Hustlers: A movie review

Okay, my review of Hustlers, a film about what happens when your industry topples along with the 2008 economy, yet you still got rent to pay:
You improvise.
The film is a solid, charming two-hour mind eraser. The use of music reminded me of Goodfellas. Lizzo and Cardi B.were super good.
Hustlers reminds us that 2007 was a fine, fine year, even if you were liquor-store-robbing drunk like some of us.
The movie also reminds you that Usher was at one time very relevant.
Champagne room fu. Roofie fu. Suspect parenting fu. Stripper shoes fu. Lopez fu. Bronx fu. Wall Street scumbag fu. Plea bargain fu.
Overly materialistic grandma fu.
It would have been Oscar bait had the script been able to keep up with the lead actors.
Problems:
For starters, not enough Jennifer Lopez. This is her vehicle and we know it. I wanted to see less Constance Wu crying – so much girl crying in this film – and more Lopez being all Jennifer Lopez. She should have been in every scene.

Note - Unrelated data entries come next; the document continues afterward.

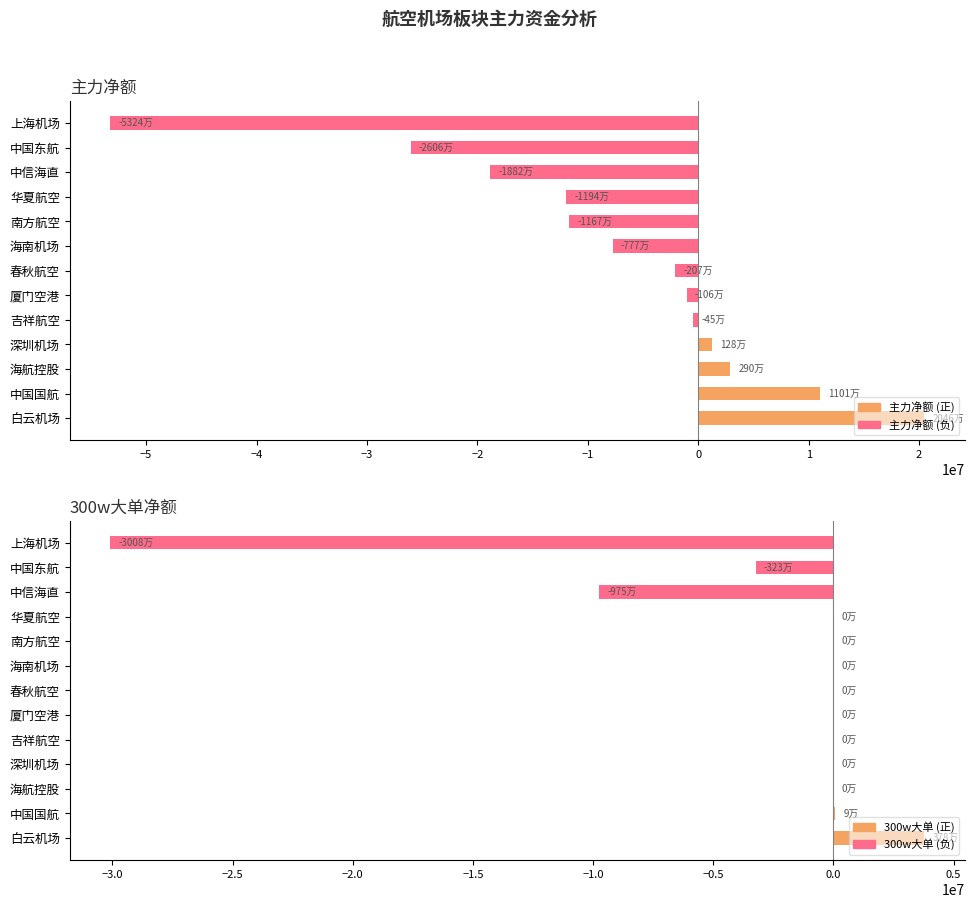

Which series has the largest total across all categories?

300w大单净额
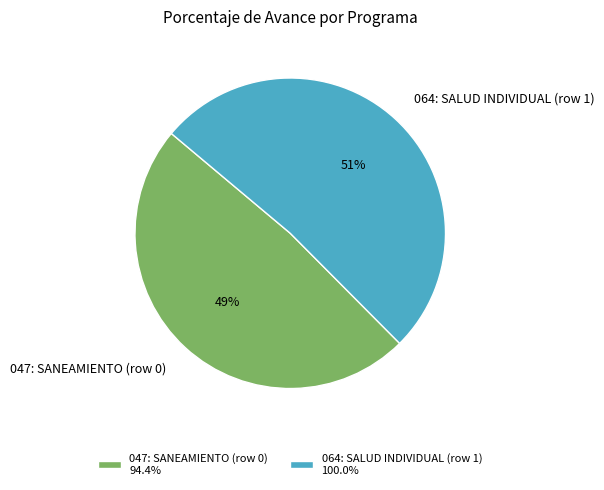

Is it true that 064: SALUD INDIVIDUAL (row 1) is 57% of the pie?

False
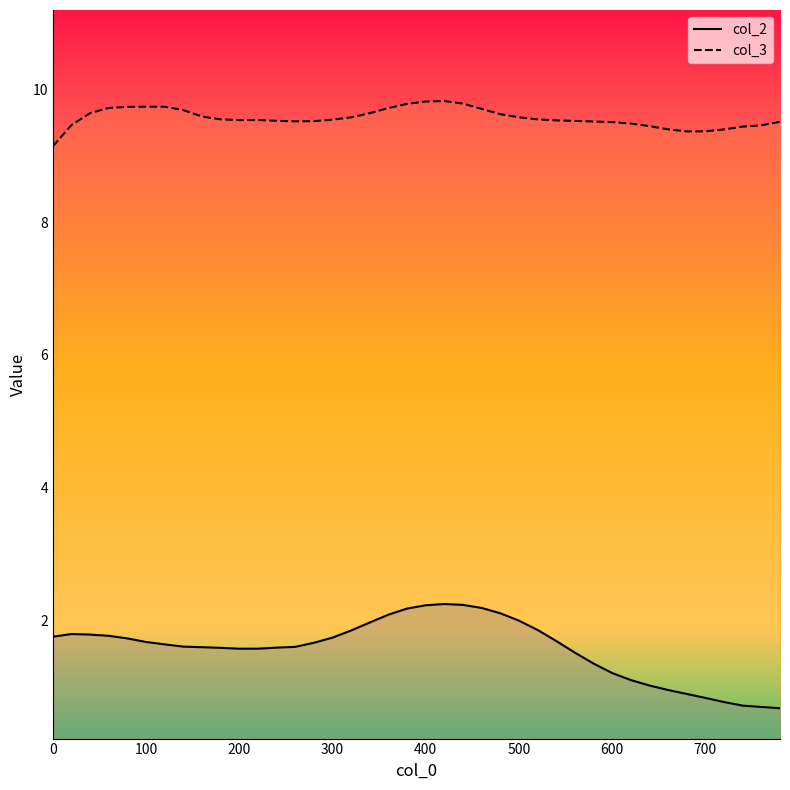

What is the greatest value displayed?

9.8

She at least gets all the great lines – “Motherhood is a mental illness,” and “This whole country is a strip club.” And she gets the last word.
Wu gets the protagonist role, yet Lopez is the instigator in almost every weighty scene. It’s like when Rain Man came out and Dustin Hoffman got all the accolades but Tom Cruise had to do the heavy lifting.
Overall, not as good as The Deer Hunter, but better than Boiler Room.

*Fu is an homage to legendary movie reviewer Joe Bob Briggs, who created it as a film criticism term.